When I was in the fourth grade, one day, we had a guest speaker come to our room to play a little game. I'm not sure what it was called but I will call it "The Car Game". The man asked us to imagine that we were given only one car that we had to use for our entire life. He told us to imagine the car in our head. He then called on us, one at a time, asking us how would we treat this car to make sure it would last? The students in the class said things like: keeping it parked in a garage to keep it safe, using the better quality expensive gas, not allowing food or drink inside, keeping it clean and regular tune-ups and check-ups. Then the man asked us if this is what we would do with a car how should be treat our bodies, which we will have for the rest of our life? We were all blown away and came to realize the importance on how well we should treat this "one body" we will have for the rest of our life.
I've been thinking about this a lot lately. I've been that person who waits until the filter is super filthy in my car before I get it changed. I wait an extra long time before I get my oil changed and I let the dirt pile up before I finally take my poor car to The Car Spa for a good cleaning. I used to treat my body very similarly.
I've changed a lot of my previous bad habits and lifestyle, alhamdulilah. My main abuse to my body these days has been stress. I imagine it as this car. It's in park just sitting there with the engine running constantly. How much stress would be on a car if we never turned the engine off? And even more than that I feel as though the stress gets so high it's as if I slap my foot on the accelerater revving the engine. I've now hurt myself, become toxic to myself as well as those around me.

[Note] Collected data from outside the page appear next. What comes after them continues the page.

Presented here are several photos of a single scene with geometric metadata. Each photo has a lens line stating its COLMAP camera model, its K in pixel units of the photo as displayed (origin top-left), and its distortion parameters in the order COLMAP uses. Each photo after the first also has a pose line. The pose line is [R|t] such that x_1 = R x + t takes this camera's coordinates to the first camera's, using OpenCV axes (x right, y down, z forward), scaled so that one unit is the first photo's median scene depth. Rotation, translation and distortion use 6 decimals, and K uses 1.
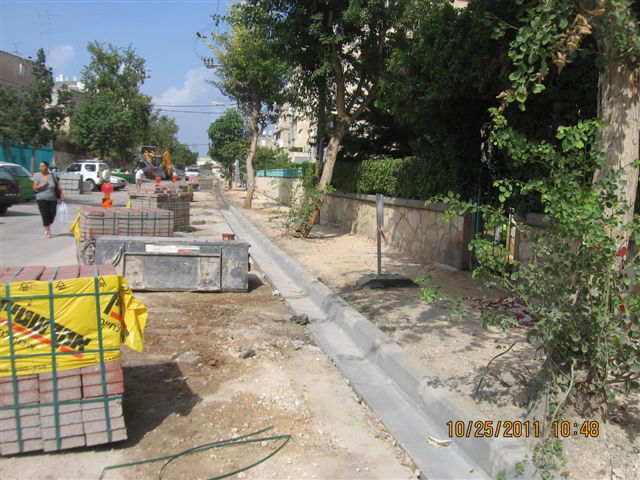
lens RADIAL K [[660.4, 0, 321.0], [0, 660.4, 232.2], [0, 0, 1]] dist [-0.107757, 0.000000]
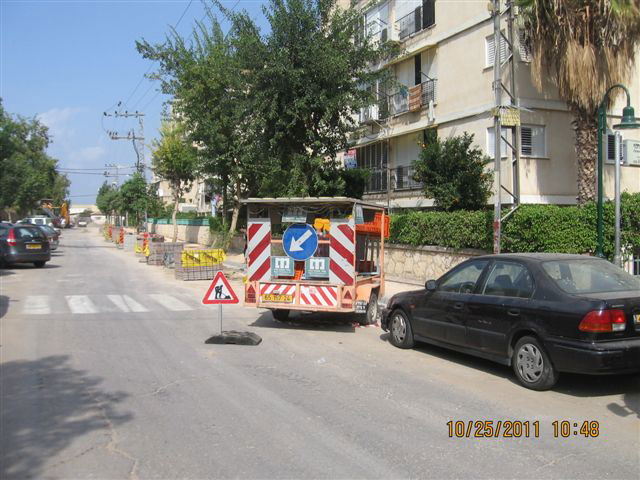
lens RADIAL K [[660.4, 0, 325.1], [0, 660.4, 243.9], [0, 0, 1]] dist [-0.107757, 0.000000]
pose [[0.977420, -0.038597, 0.207751, -0.046890], [0.047312, 0.998189, -0.037141, 0.021337], [-0.205941, 0.046131, 0.977476, -0.369696]]
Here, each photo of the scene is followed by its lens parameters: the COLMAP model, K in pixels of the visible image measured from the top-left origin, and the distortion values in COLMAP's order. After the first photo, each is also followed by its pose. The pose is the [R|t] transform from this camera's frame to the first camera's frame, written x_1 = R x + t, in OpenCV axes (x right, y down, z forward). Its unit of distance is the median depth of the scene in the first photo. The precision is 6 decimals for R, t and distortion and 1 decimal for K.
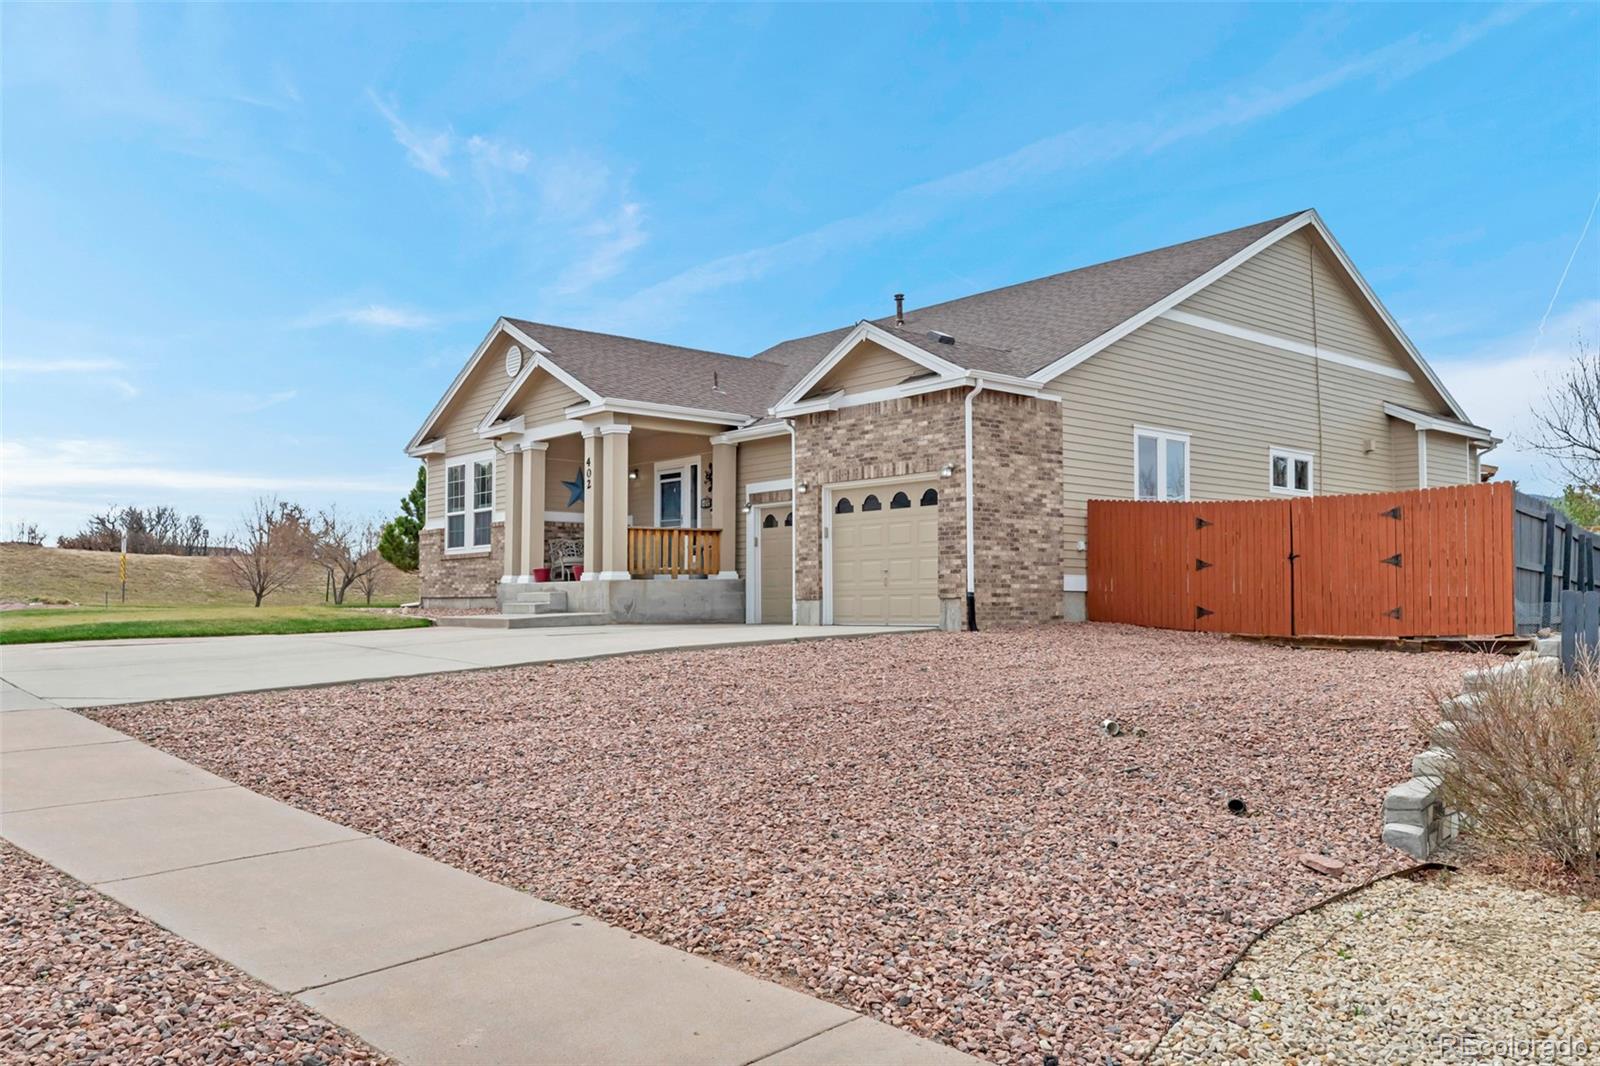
lens RADIAL K [[1229.3, 0, 805.1], [0, 1229.3, 533.8], [0, 0, 1]] dist [-0.000133, -0.000041]
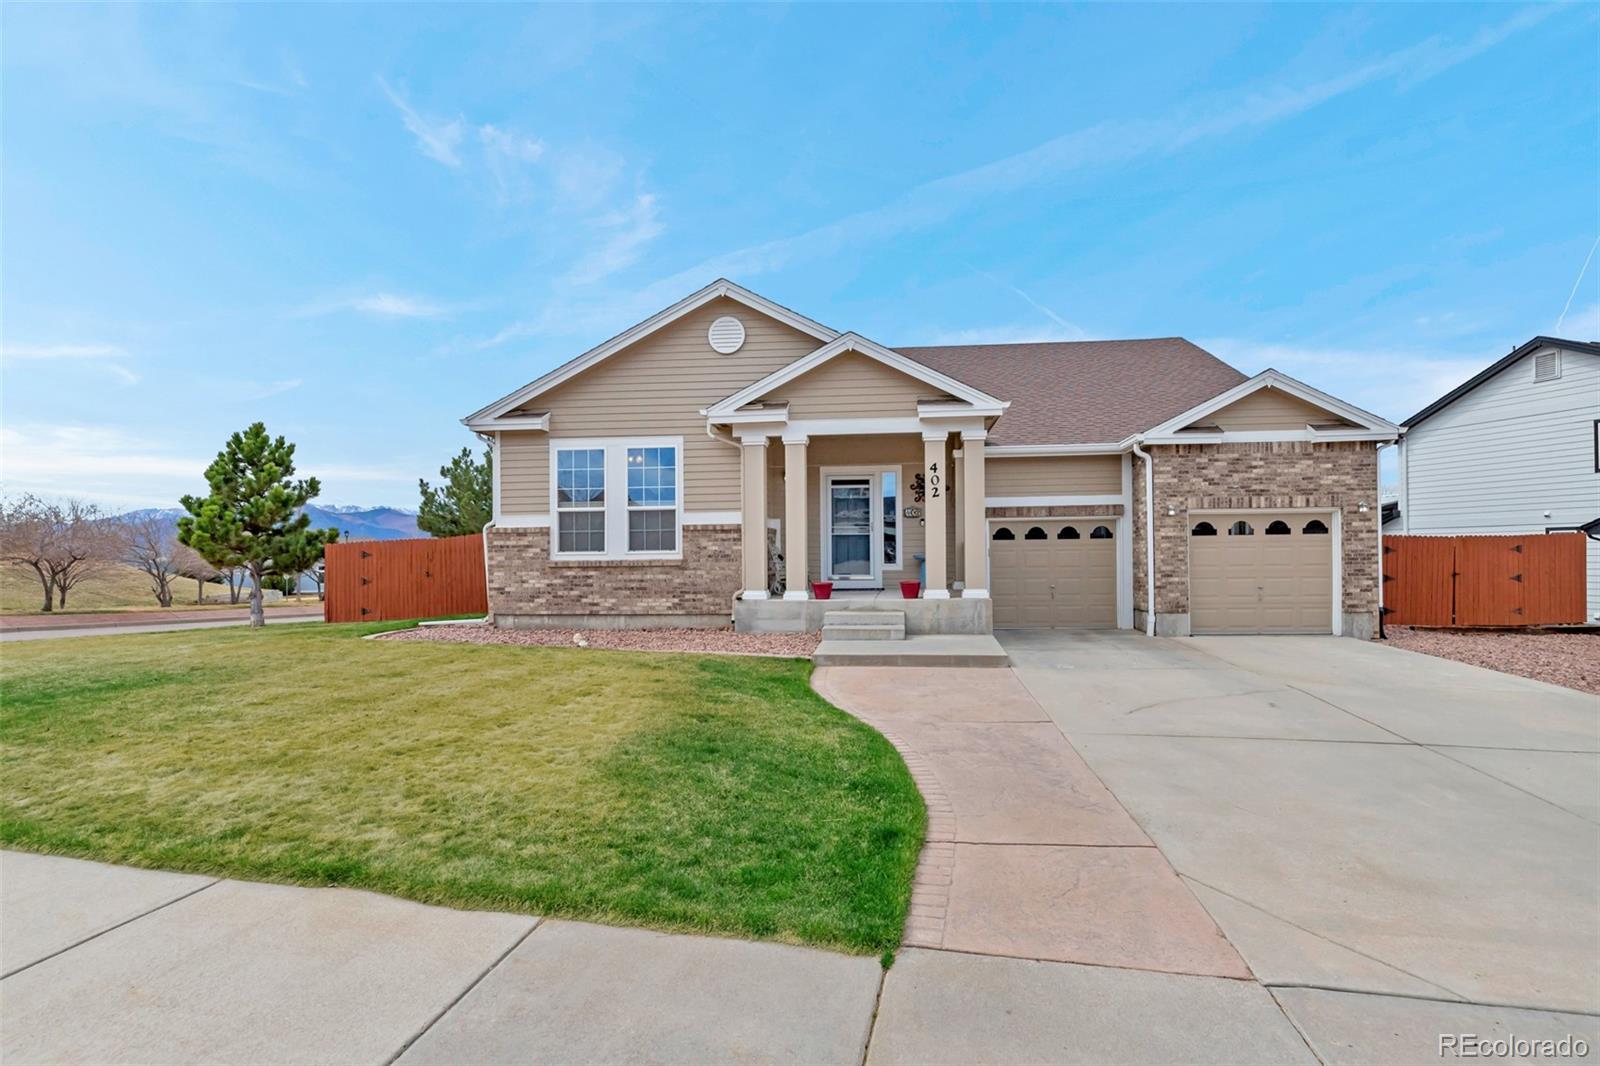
lens RADIAL K [[766.7, 0, 803.5], [0, 766.7, 545.8], [0, 0, 1]] dist [-0.001083, -0.000194]
pose [[0.726131, 0.002838, 0.687550, -0.635486], [-0.031161, 0.999100, 0.028786, -0.014238], [-0.686849, -0.042327, 0.725566, 0.653001]]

Yousuf's cough got a bit much that he ended up throwing up everything he did actually eat or drink today, the last thing being some milk to drink. I had been trying to convince him that fresh juices are much healthier for him, more than milk. After changing all the bed sheets and his clothes Yousuf told me, "Okay mama juice is better for me." We went downstairs and asked for all apples this time. I cut up and juiced about five apples and added some crushed blue green algae, poured him a glass and served him. He said thank you and said he will drink it in the morning. Okay, why did I just go through all of that now? His low grade fever is gone and seems to be sleeping good. I think I will go turn off my engine, go to sleep and instead of a car alarm just put my trust in Allah.